Good communication skills are the foundation to clinical care and are particularly important when discussing end-of-life issues. The GP is frequently the person who has to break bad news or has to elaborate on the diagnosis, prognosis and care plans for patients with life-threatening or life-limiting illness. Linda Ganca and Alan Barnard have written about these challenging conversations and how to develop communication skills to be prepared for these discussions. In addition to good communication, a sound knowledge of bioethics assists the doctor during end-of-life discussions and in making decisions about end-of-life care. As in all palliative care, management at the end of a patient’s life should be tailored to that patient’s circumstances, the illness, the patient preferences and family resources and wishes. It is important to elicit the patient’s and family’s understanding and expectations of care as unrealistic expectations influence this decision-making. Honesty and truth-telling support the patient and family with realistic hope, as does the commitment to continued care.

This edition of CME also considers some key clinical skills in palliative care. Rene Krause and Janet Stanford are both hospice doctors with considerable experience in palliative care. They explore new developments in pain management based on the WHO guidelines for management of pain. They have taken knowledge from research into pain physiology and management of neuropathic pain to give us further insight into the rationale for the use of anticonvulsants which act as calcium channel blockers in pain management and tricyclic antidepressants to block sodium channels at nerve synapses to reduce pain. Pain is still under-diagnosed and undermanaged in South Africa, resulting in significant suffering and limitation to activity. It is an ethical imperative to keep up to date with such advances in patient care.

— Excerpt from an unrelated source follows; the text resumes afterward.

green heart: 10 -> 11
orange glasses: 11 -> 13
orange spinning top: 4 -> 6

David Cameron writes on delirium – a common symptom in palliative care affecting up to 80% of cancer patients towards the end of life. Diagnosis of delirium, identifying the cause of delirium and treating the cause as well as the symptomatic treatment of confusion and agitation require attention to detail and a structured approach to the problem. Delirium causes great distress to patients, family members and staff and the relief of delirium provides comfort to patient and family and the sense of a job well done to professional staff. Professor Cameron also provides guidance in the event of opioid-induced neurotoxicity.

Spiritual care is a neglected part of palliative care but to recognise that patients find comfort in their doctor ‘being there’ and listening, providing a safe space to discuss issues beyond physical concerns is a first step towards spiritual care. Charmaine Blanchard explores this further as well as the concept of total pain and the role of the doctor in addressing spiritual pain.

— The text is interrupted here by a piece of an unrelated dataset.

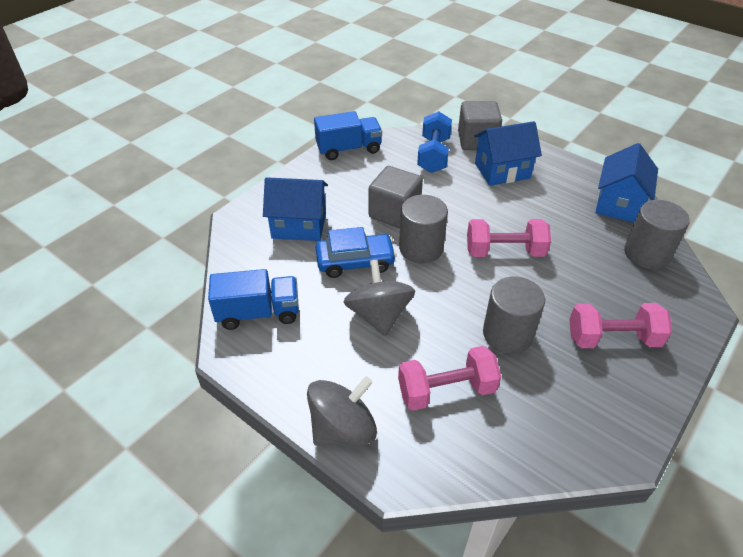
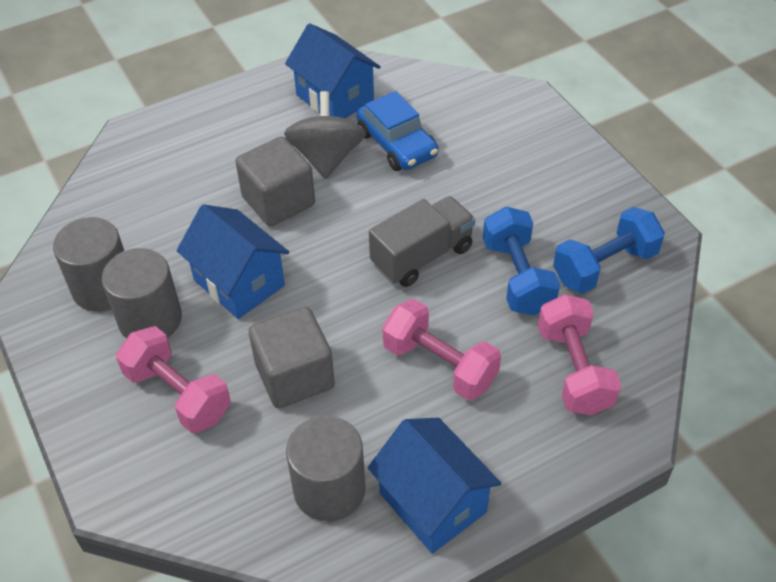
blue dumbbell: 1 -> 2
blue truck: 2 -> 0
grey spinning top: 2 -> 1
grey truck: 0 -> 1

And so to the issue of when to start palliative care, referring to the World Health Organization’s statement that ‘palliative care is applicable early in the diagnosis in conjunction with other therapies that are implemented to prolong life’. In general practice we are familiar with providing active care while recognising that cure may not be possible for patients with life-threatening illness. In fact this is the basis of much chronic care including management of HIV with antiretroviral medication. GPs are well placed to take an active role in palliative care both while patients are still receiving treatment with curative intent and also at a time when the disease progresses and the patient is now seen as terminally ill. Hospice care is invaluable in supporting the GP at this time of a patient’s life when more intense care is required with hospice staff undertaking frequent visits to a patient’s home, supporting the family, ensuring good symptom management and comfort for the patient. A partnership between hospice and GP ensures the most effective care for the patient and family.

A number of training opportunities are available to the GP to improve knowledge and skills to provide palliative care and I would encourage GPs to take advantage of these to ensure that patients with life-threatening illness have the care required to experience good quality of life even at the end of life.